Resta da citare il più discusso tra i passi in cui compare il nome di A., If XII 107, dove tra i tiranni sono citati Alessandro e Dionisio del mondo antico, e dell'età moderna Ezzelino da Romano e Obizzo d'Este. Per le discussioni circa l'identificazione di questo A., v. la voce precedente.

Alle ragioni addotte da U. Bosco a sostegno dell'identificazione con A. di Fere, si vorrebbe qui aggiungere che le parole con cui sono caratterizzati i tiranni (che dier nel sangue e ne l'aver di piglio) mal si accorderebbero con quelle con cui è lodato il Macedone in Cv IV XI 14 (E cui non è ancora nel cuore A. per i suoi reali benefici?). A indicare come fonte Cicerone Off. II VII 23-25, dove Dionisio di Siracusa e Alessandro di Fere sono nominati congiuntamente, sta anche il fatto che essi vi sono definiti esplicitamente come tiranni; e che D., nel condannare personaggi dell'antichità, ama attenersi a testi antichi, che siano al proposito chiaramente indicativi. Che cosa poi D. sapesse di A. Fereo, che cosa quel nome significasse per lui, è un altro discorso: forse non più che un " alius quidam ", come si esprime Benvenuto nel riferire e respingere tale identificazione (" dixerunt quod autor non loquitur hic de Alexandro Macedone sed de quodam alio ").

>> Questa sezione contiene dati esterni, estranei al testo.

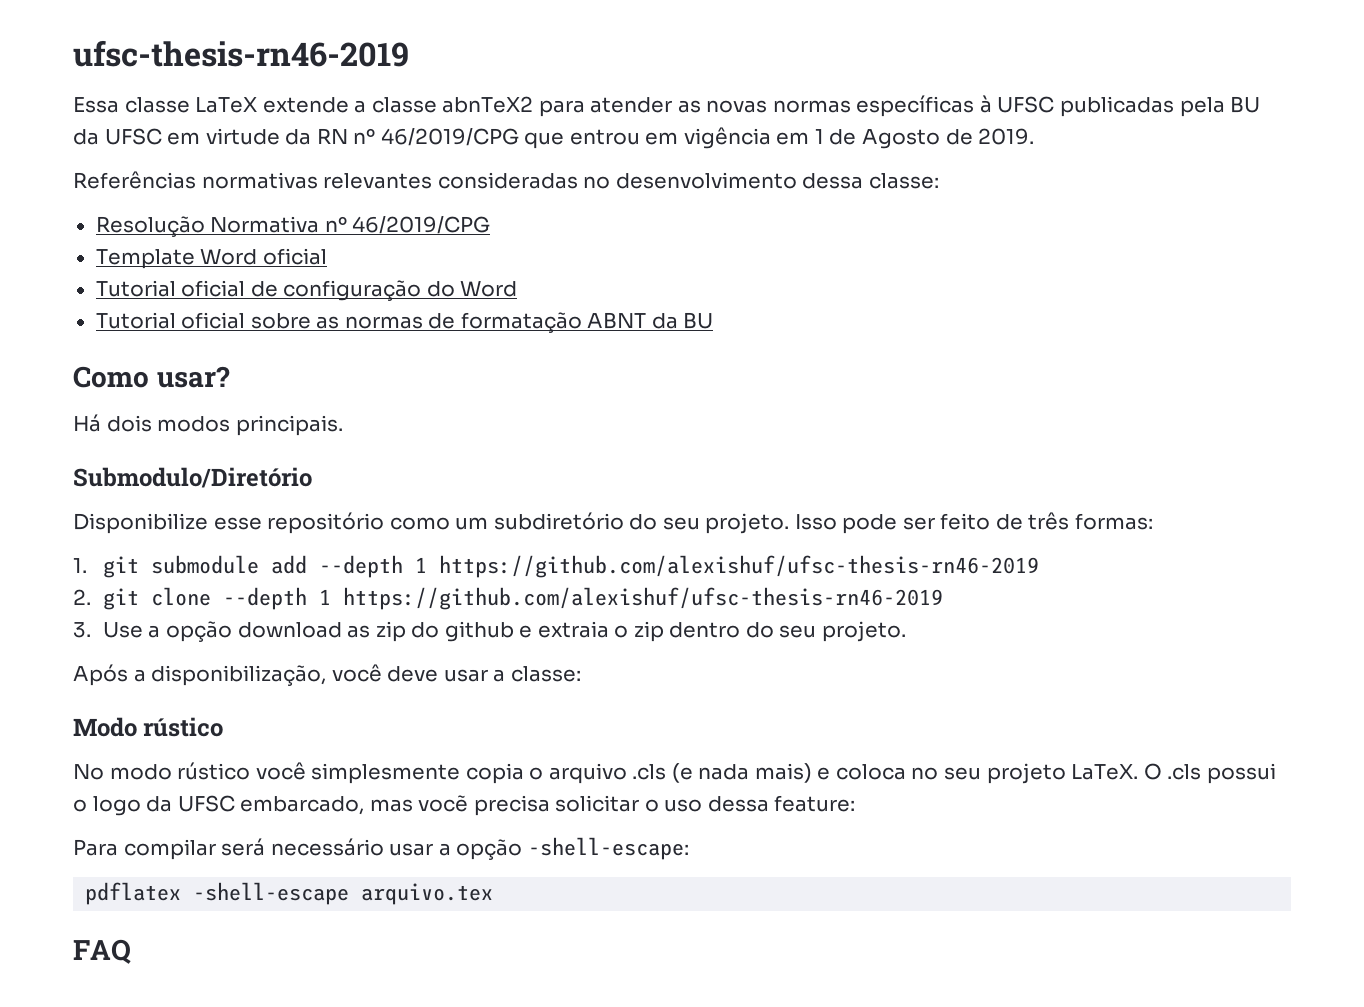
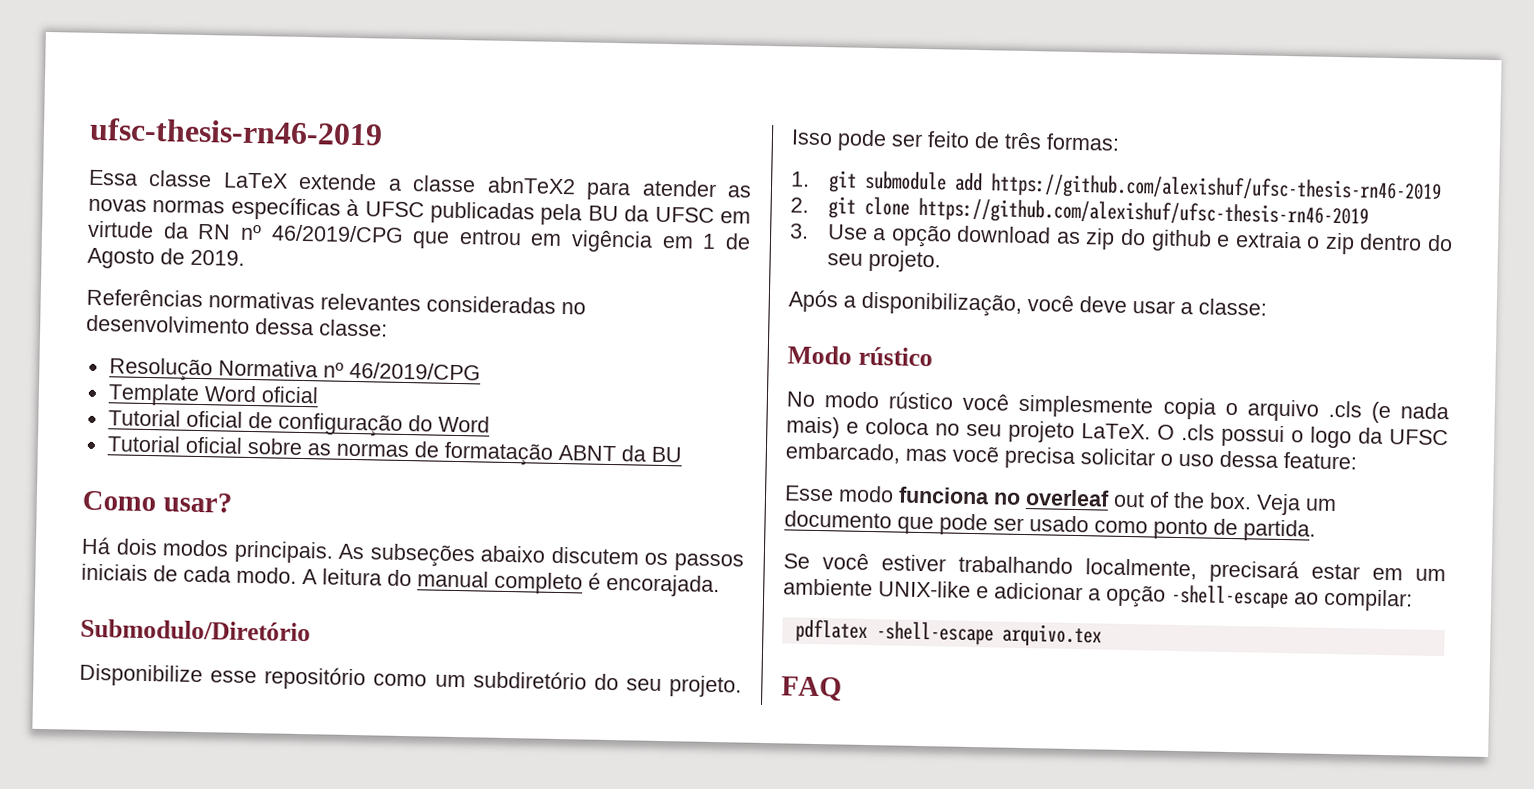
(343, 425) none -> [338,543,744,572] [81,563,720,598] As subseções abaixo discutem os passos iniciais de cada modo. A leitura do manual completo é encorajada.
[318,555,427,578] --depth 1 -> (983, 182) none
[222,587,331,610] --depth 1 -> (910, 206) none
[73,837,689,860] Para compilar será necessário usar a opção -shell-escape: -> [784,485,1337,516] [784,510,1316,542] [783,553,1446,584] [783,578,1413,612] Esse modo funciona no overleaf out of the box. Veja um documento que pode ser usado como ponto de partida. // Se você estiver trabalhando localmente, precisará estar em um ambiente UNIX-like e adicionar a opção -shell-escape ao compilar:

Bibl. - In generale: Toynbee, Dictionary, Oxford 1968, sub v.; e gli studi, anche del Toynbee, ivi citati (in particolare, Studies and Researches 142-149 per la liberalità di A., e 290-293 per la presunta derivazione da Ottone di Frisinga); P. Renucci, D. disciple et juge du monde gréco-latin, Parigi 1954, 258-261; U. Bosco, Il tiranno Alessandro, in D. vicino, Caltanisetta-Roma 1966, 369-378 (con ampia rassegna delle fonti classiche). Per le leggende medievali su A.: A. Graf, Roma nella memoria e nelle immaginazioni del Medio Evo, I, Torino 1882, 214-218; P. Meyer, Alexandre le Grand dans la littérature française du moyen-âge, Parigi 1886 (per la liberalità di A., in particolare, II 372-376); L. Meyer, Les légendes des matières de Rome, de France et de Bretagne dans le " Pantheon " de Godefroi de Viterbe, ibid. 1933, 108-112; G. Cary, Medieval Alexander, Cambridge 1956; tuttora interessante una nota di A. Mai, in Classici auctores, VII 82-83.